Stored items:
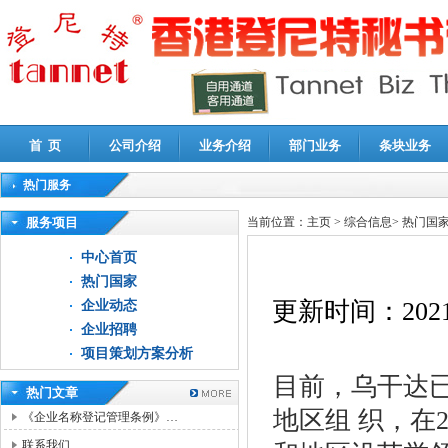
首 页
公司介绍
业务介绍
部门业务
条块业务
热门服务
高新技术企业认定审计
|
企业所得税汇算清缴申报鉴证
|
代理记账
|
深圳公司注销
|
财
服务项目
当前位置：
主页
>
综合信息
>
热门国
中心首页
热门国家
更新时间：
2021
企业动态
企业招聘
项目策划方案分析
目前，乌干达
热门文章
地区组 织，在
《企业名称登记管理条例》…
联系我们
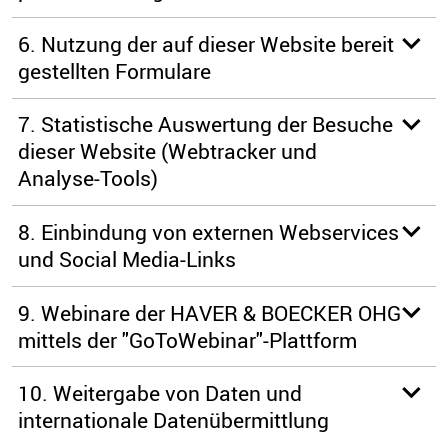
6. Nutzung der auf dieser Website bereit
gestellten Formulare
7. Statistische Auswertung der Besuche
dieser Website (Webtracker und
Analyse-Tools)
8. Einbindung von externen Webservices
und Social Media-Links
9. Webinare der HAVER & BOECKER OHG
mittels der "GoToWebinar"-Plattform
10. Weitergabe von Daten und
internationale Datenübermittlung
...
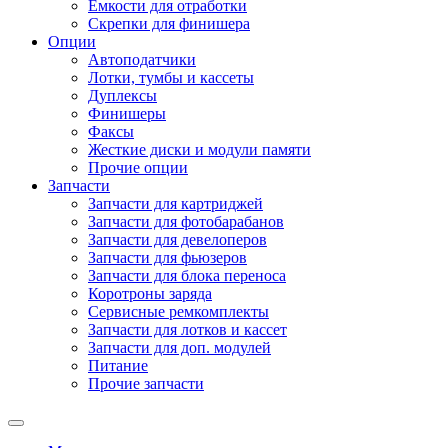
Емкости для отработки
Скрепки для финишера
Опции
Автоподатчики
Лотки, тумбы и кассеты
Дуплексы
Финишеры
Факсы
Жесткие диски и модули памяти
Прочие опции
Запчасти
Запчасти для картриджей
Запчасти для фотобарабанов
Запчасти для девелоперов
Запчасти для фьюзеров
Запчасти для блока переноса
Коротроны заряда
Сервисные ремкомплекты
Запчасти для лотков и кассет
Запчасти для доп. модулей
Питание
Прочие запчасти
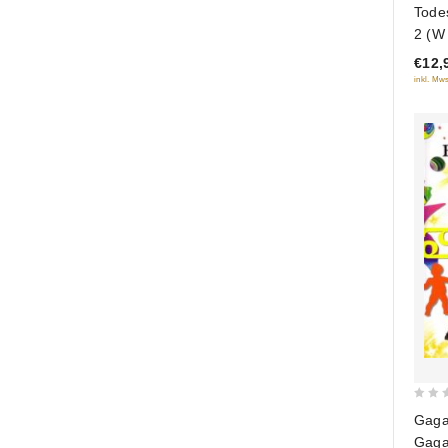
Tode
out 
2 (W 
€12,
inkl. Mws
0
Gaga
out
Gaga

How to complete this task
Search the records for the word "Website" and copy every line where it occurs.

Reply to the exercise
6. Nutzung der auf dieser Website bereit
dieser Website (Webtracker und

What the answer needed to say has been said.